*Exercise goal:* Please return every line of the records below that holds the word "buttons".

*Recorded information:*
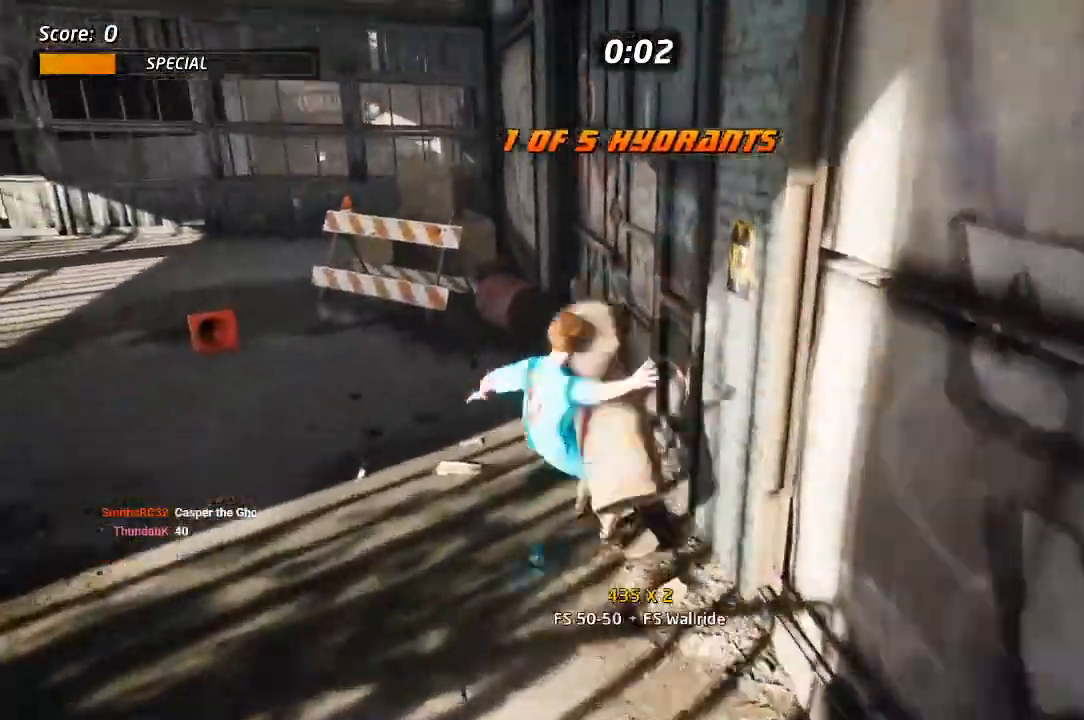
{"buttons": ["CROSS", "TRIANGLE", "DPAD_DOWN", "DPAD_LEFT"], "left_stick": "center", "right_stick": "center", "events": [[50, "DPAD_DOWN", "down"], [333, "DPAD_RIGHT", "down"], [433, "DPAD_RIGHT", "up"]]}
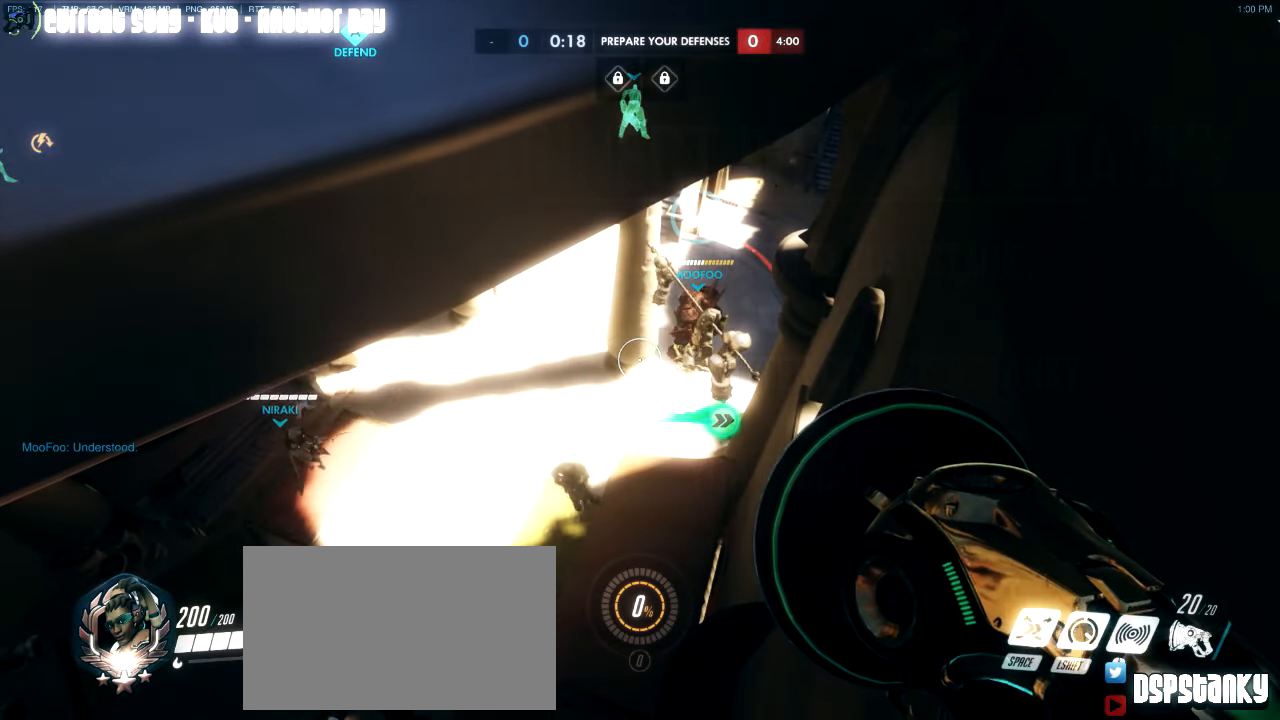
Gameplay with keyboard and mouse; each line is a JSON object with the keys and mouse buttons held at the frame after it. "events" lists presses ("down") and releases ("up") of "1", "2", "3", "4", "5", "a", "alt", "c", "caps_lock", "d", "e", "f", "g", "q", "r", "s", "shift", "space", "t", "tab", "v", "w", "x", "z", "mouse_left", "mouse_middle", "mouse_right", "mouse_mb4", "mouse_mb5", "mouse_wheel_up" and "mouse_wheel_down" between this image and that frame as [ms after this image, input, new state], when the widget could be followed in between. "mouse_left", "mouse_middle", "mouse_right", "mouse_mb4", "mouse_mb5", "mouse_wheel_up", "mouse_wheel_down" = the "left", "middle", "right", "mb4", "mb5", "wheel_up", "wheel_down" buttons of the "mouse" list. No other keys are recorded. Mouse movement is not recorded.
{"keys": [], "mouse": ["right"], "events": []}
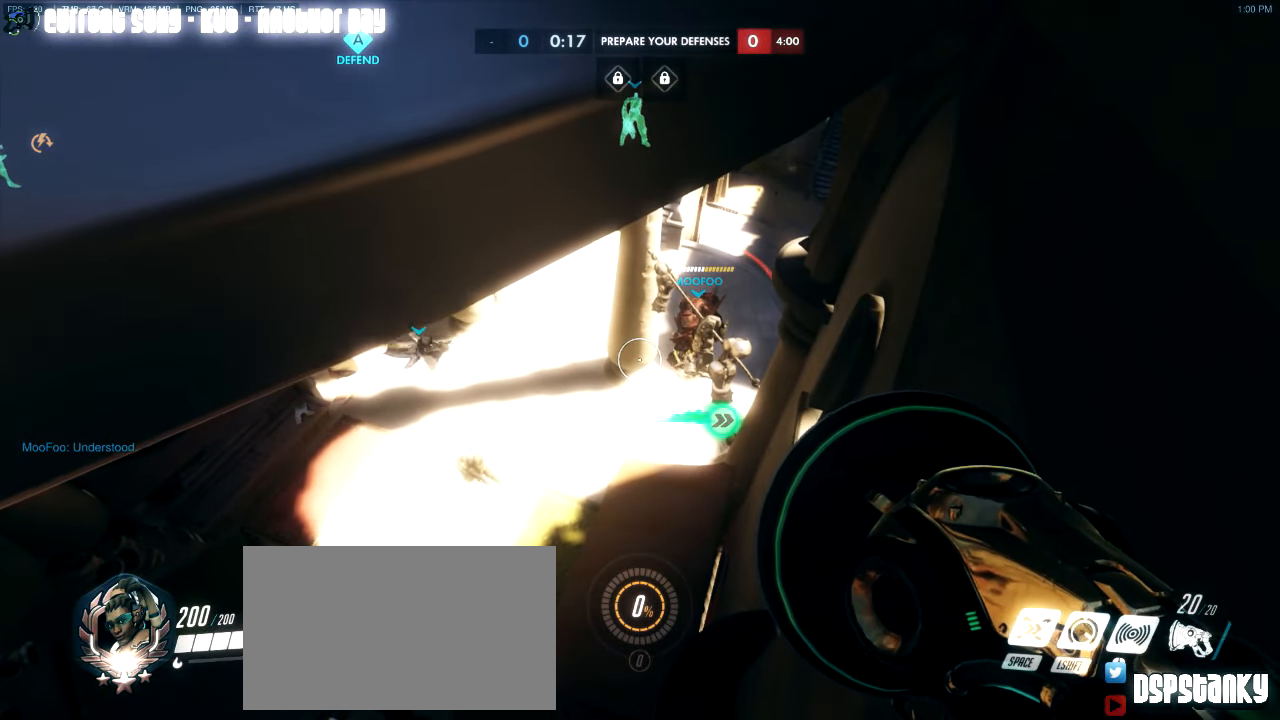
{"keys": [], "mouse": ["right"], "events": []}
---
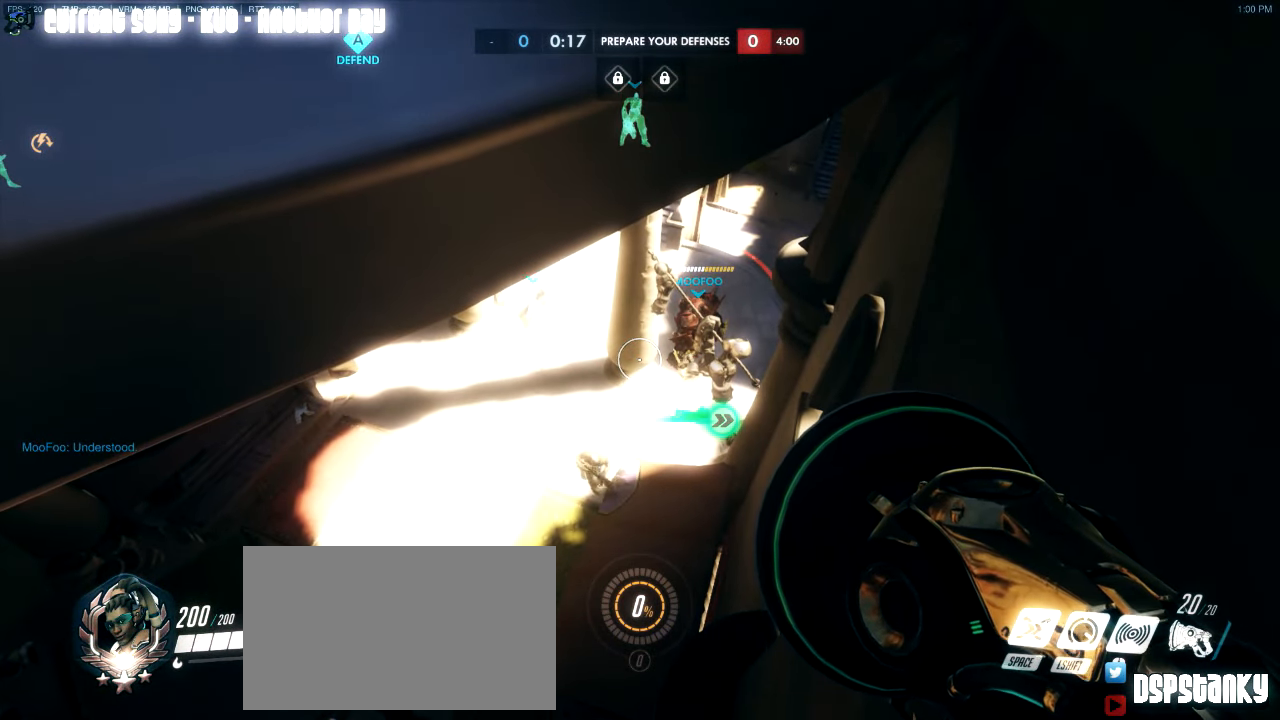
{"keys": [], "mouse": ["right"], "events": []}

*Expected answer:*
{"buttons": ["CROSS", "TRIANGLE", "DPAD_DOWN", "DPAD_LEFT"], "left_stick": "center", "right_stick": "center", "events": [[50, "DPAD_DOWN", "down"], [333, "DPAD_RIGHT", "down"], [433, "DPAD_RIGHT", "up"]]}
Gameplay with keyboard and mouse; each line is a JSON object with the keys and mouse buttons held at the frame after it. "events" lists presses ("down") and releases ("up") of "1", "2", "3", "4", "5", "a", "alt", "c", "caps_lock", "d", "e", "f", "g", "q", "r", "s", "shift", "space", "t", "tab", "v", "w", "x", "z", "mouse_left", "mouse_middle", "mouse_right", "mouse_mb4", "mouse_mb5", "mouse_wheel_up" and "mouse_wheel_down" between this image and that frame as [ms after this image, input, new state], when the widget could be followed in between. "mouse_left", "mouse_middle", "mouse_right", "mouse_mb4", "mouse_mb5", "mouse_wheel_up", "mouse_wheel_down" = the "left", "middle", "right", "mb4", "mb5", "wheel_up", "wheel_down" buttons of the "mouse" list. No other keys are recorded. Mouse movement is not recorded.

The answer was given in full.